Davanti ad una foto del genere è troppo facile piangere e far piangere. Veramente troppo facile. Lo sto facendo io mentre scrivo queste righe.
Un giornalista che si occupa di vino non dovrebbe avere voce in capitolo sulle grandi tragedie del mondo, narrate e discusse da penne molto più importanti.
Ma forse proprio perché tutti noi ci occupiamo di quella che alla fin fine è una cosa buona, cioè il vino, dobbiamo per una volta occuparci della cosa peggiore di tutte, la morte di un bambino di tre anni.
Sembra stia dormendo e forse un dio misericordioso l’ha fatto addormentare, prima che le onde lo portassero con se. Invece è morto e quelli che dormono siamo noi, noi che dalla comodità delle nostre poltrone osserviamo.

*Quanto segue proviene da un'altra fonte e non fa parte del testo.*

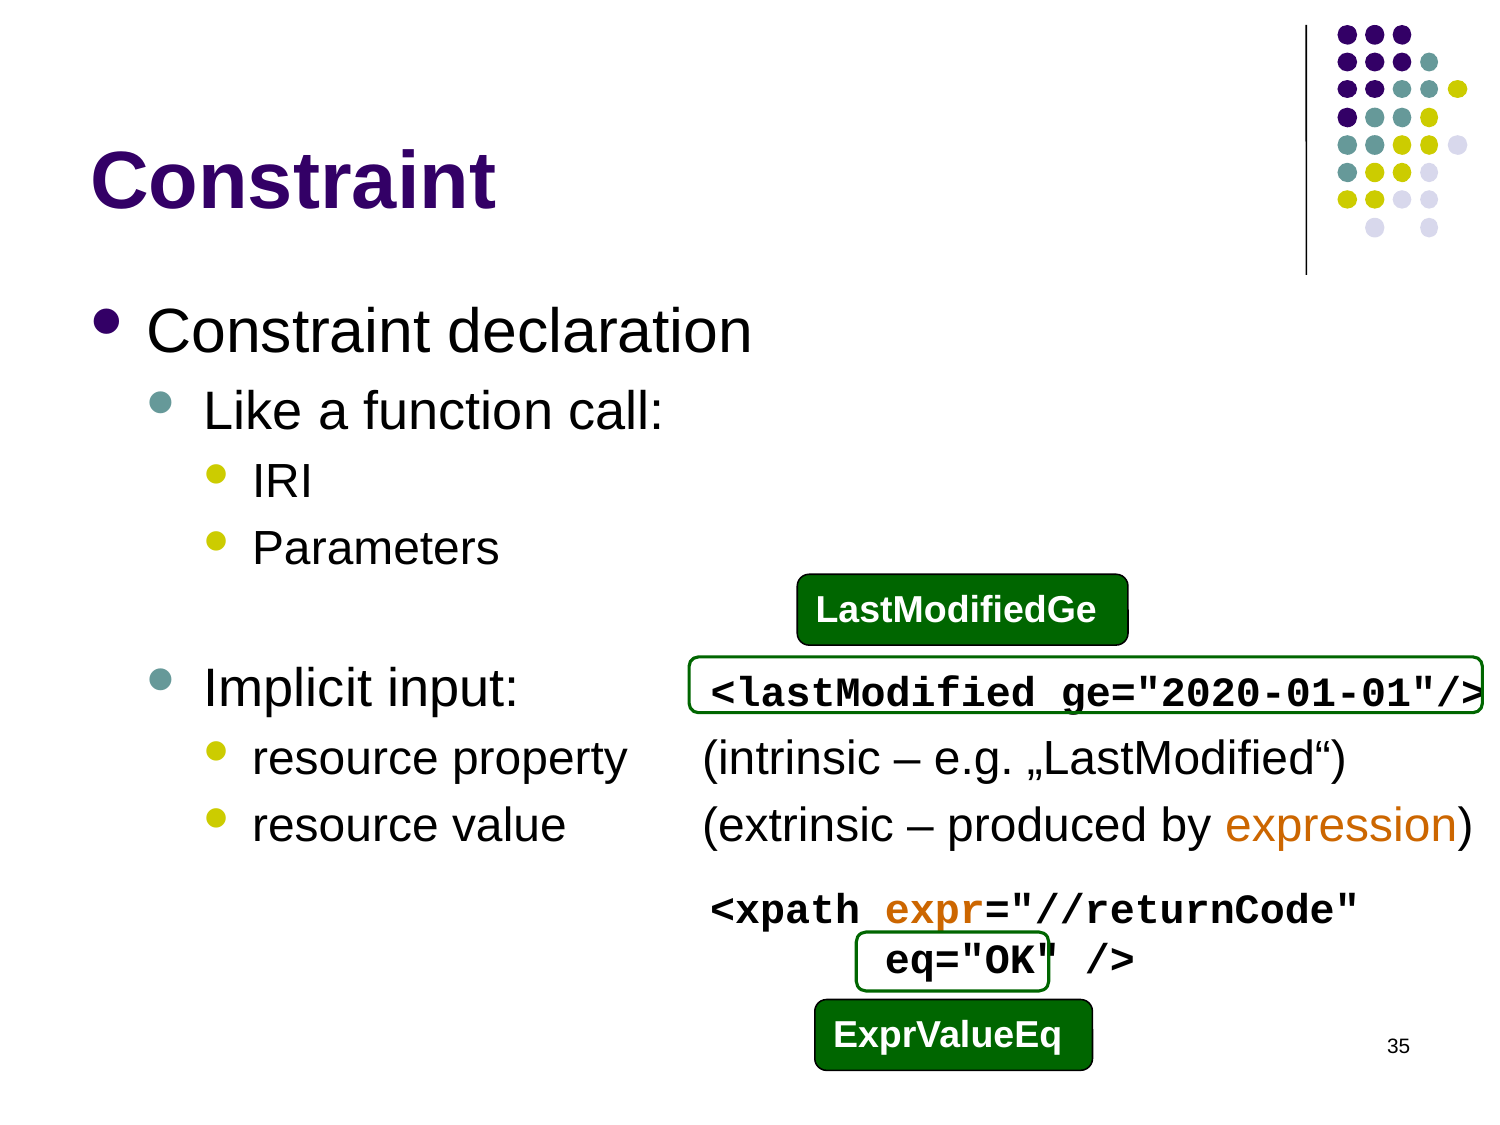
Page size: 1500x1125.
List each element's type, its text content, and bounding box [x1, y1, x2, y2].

text_box LastModifiedGe [797, 574, 1129, 646]
text_box [689, 656, 1483, 713]
text_box ExprValueEq [814, 999, 1093, 1071]
text_box <lastModified ge="2020-01-01"/> [695, 656, 1500, 722]
list Constraint declaration Like a function call: IRI Parameters Implicit input: resource property (intrinsic – e.g. „LastModified“) resource value (extrinsic – produced by expression) [75, 282, 1500, 1006]
title Constraint [75, 20, 1313, 233]
slide_number 35 [1074, 1025, 1425, 1100]
text_box [856, 931, 1049, 992]
text_box <xpath expr="//returnCode" eq="OK" /> [695, 874, 1375, 990]
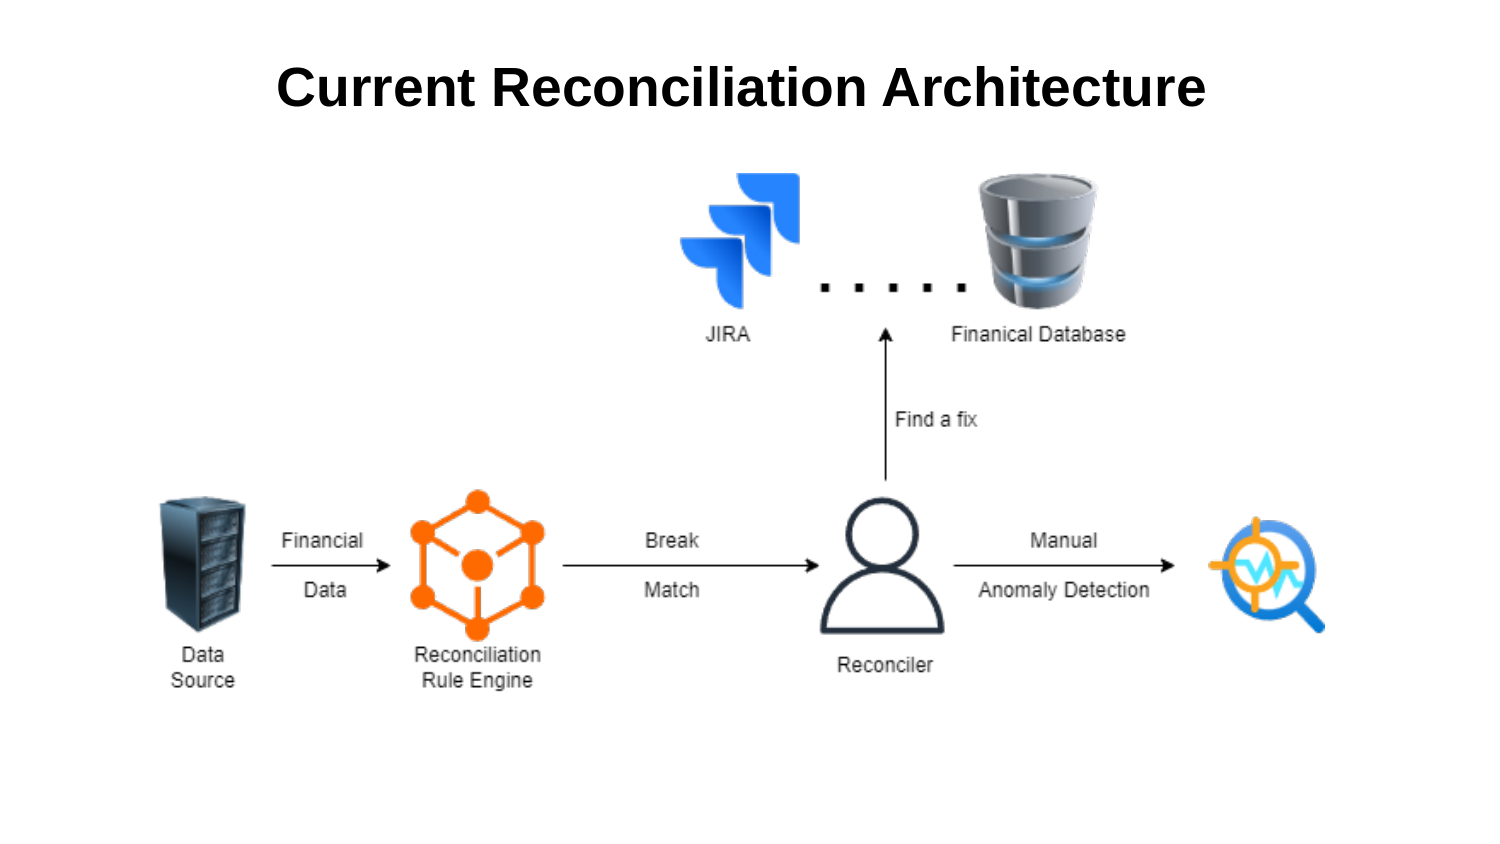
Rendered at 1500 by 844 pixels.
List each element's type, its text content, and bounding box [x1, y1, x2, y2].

text_box Current Reconciliation Architecture [135, 19, 1350, 133]
picture [135, 172, 1325, 710]
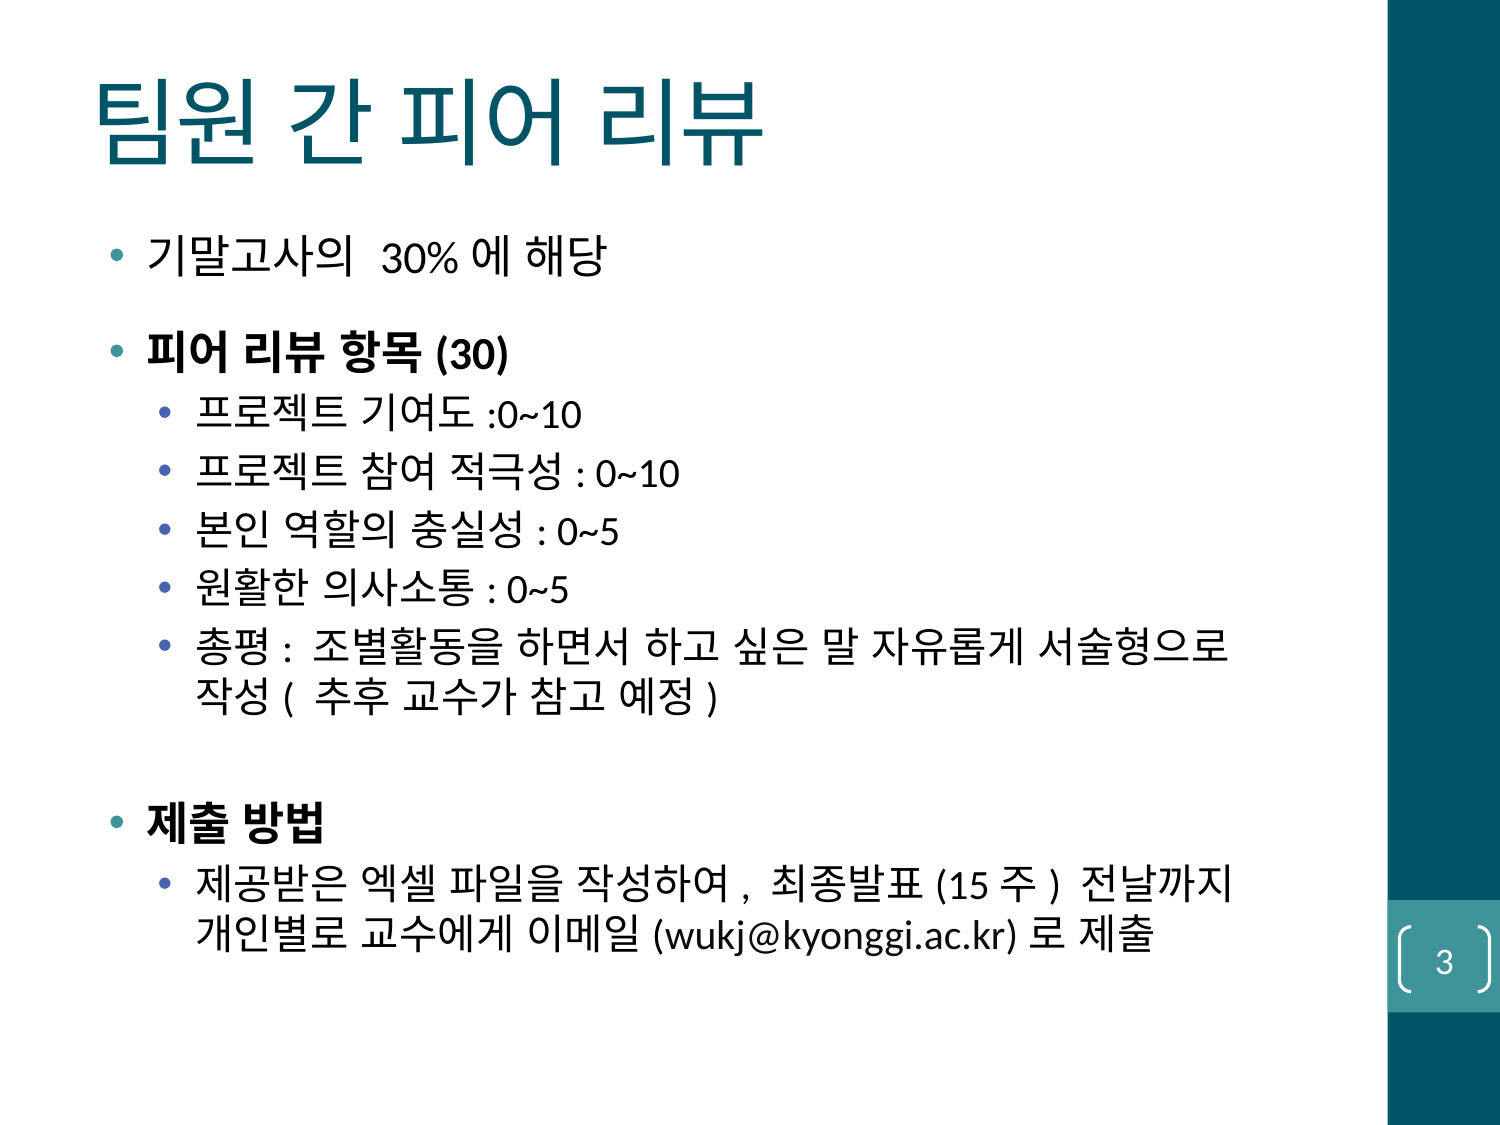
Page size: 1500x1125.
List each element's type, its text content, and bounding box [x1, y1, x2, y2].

title 팀원 간 피어 리뷰 [75, 45, 1325, 197]
slide_number 3 [1397, 925, 1492, 994]
list 기말고사의 30%에 해당 피어 리뷰 항목(30) 프로젝트 기여도:0~10 프로젝트 참여 적극성: 0~10 본인 역할의 충실성: 0~5 원활한 의사소통: 0~5 총평: 조별활동을 하면서 하고 싶은 말 자유롭게 서술형으로 작성( 추후 교수가 참고 예정) 제출 방법 제공받은 엑셀 파일을 작성하여, 최종발표(15주) 전날까지 개인별로 교수에게 이메일(wukj@kyonggi.ac.kr)로 제출 [75, 219, 1325, 1008]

Invece di osservare, per una volta, piangiamo. E le nostre lacrime servano per farci capire quanto è ingiusto che un bambino di tre anni scappi da persone che non conosce, si ritrovi nelle mani di persone che non conosce e muoia in un mare che non conosce. Spero che le nostre lacrime servano a ingrossare quel mare di sdegno che i giusti (anche se, come noi, in poltrona) devono avere, e questo mare di sdegno convinca i politici finalmente a fare qualcosa di più, per chi è rimasto attaccato solo alla propria vita.
La prima cosa che fece mia figlia adottiva arrivando, sballottata e impaurita dall’India, fu di guardare la foto che le avevamo inviato per capire se quelli che la stavano aspettando eravamo veramente noi. Colsi nei suoi occhi, per un attimo, la tremenda paura che non fossimo noi. Pensate a quella paura e moltiplicatela per un milione: forse ci avvicineremo a quella di quel povero bambino, che non potrà più guardare nessuna foto. Certo, i suoi genitori lo ricorderanno, ma non c’è cosa peggiore per un uomo che sopravvivere ai figli.
Ecco, pensiamo per un attimo di essere noi quei genitori, sopravvissuti all’incubo e costretti a vivere in un incubo peggiore. E dentro quest’incubo cerchiamo di far arrivare, forte e chiaro il nostro messaggio a chi non può far finta di niente.
Lo so, è facile far piangere parlando di queste cose ma, caro lettore, sappi che stiamo piangendo in due. Che le nostre lacrime possano servire.